University of Manchester / Physics and Astronomy
Owing to sustained efforts during the past decades, “quantum technologies” have evolved from theory to the first wave of commercial devices. However, many prospective applications demand an accuracy in the manipulation of ultra-cold microscopic systems that is currently out of reach. Further progress will require design principles that are both thermodynamically efficient and robust to environmental disturbances. Resolving these issues is paramount within the emerging field of quantum thermodynamics.
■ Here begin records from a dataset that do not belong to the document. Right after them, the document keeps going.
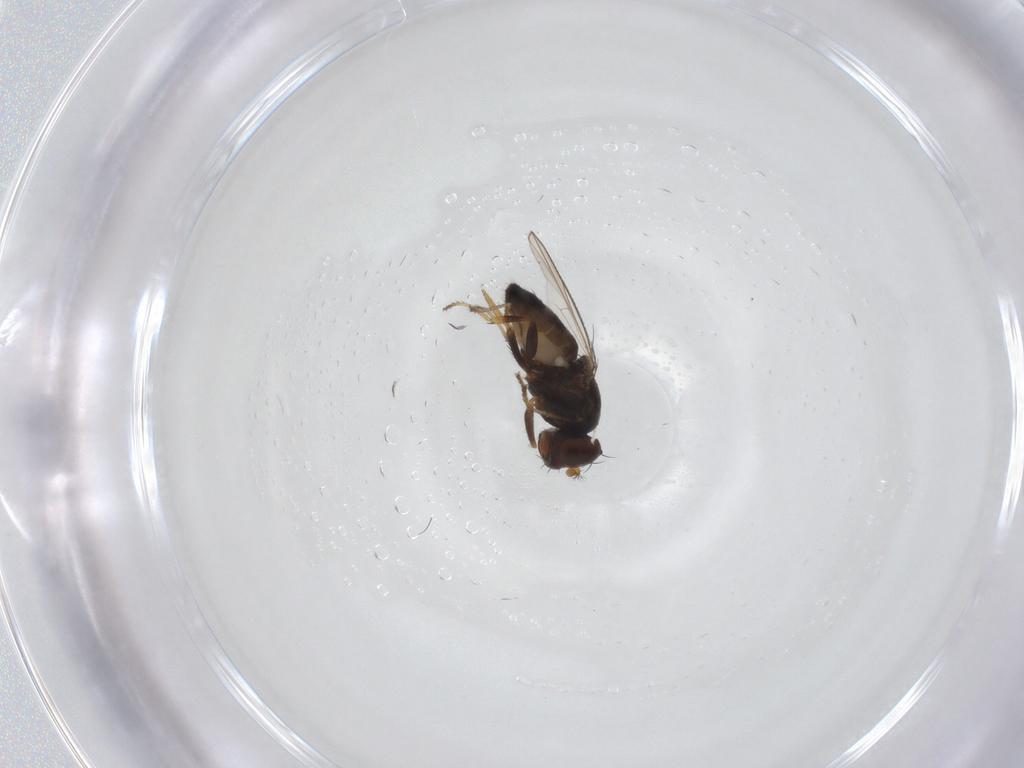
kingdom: Animalia
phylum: Arthropoda
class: Insecta
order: Diptera
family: Ephydridae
Here my research will address a fundamental question: when driving a quantum system from one state to another, what is the most thermodynamically optimal route to take? Quantifying what is ‘optimal’ in quantum thermodynamics is a subtle issue, as there are a multitude of interrelated factors that must be taken into account. While energy efficiency is one figure of merit, increasing this typically comes at a price of reduced power output. Furthermore, a microscopic system can also suffer from unwanted statistical fluctuations that render it unreliable when performing tasks such as cooling, converting heat into work or processing information. This means that the most efficient route in a given amount of time may not be the most reliable or powerful, and one must account for this trade-off when designing any quantum thermal machine or device. The aim of this research will be to develop novel methods for optimising this balance between the power, efficiency and reliability of achievable thermodynamic protocols in the quantum regime.
To achieve this I will utilise new techniques from information geometry, which will provide a means of describing thermodynamic processes in terms of an underlying geometric representation. With this approach, optimal processes can be determined by finding the shortest curves (‘geodesics’) within the space of control parameters. This method will be used to tackle a broad range of optimisation problems such as energy-efficient quantum cooling, minimising heat dissipation in quantum computing and improving the work output of quantum heat engines. Bridging quantum thermodynamics with information geometry will lend new insight into the interplay between power, efficiency and reliability in the microscopic regime, while providing a powerful framework for optimising the performance of experimentally realisable quantum thermal devices.
"My research will address a fundamental question: when driving a quantum system from one state to another, what is the most thermodynamically optimal route to take?"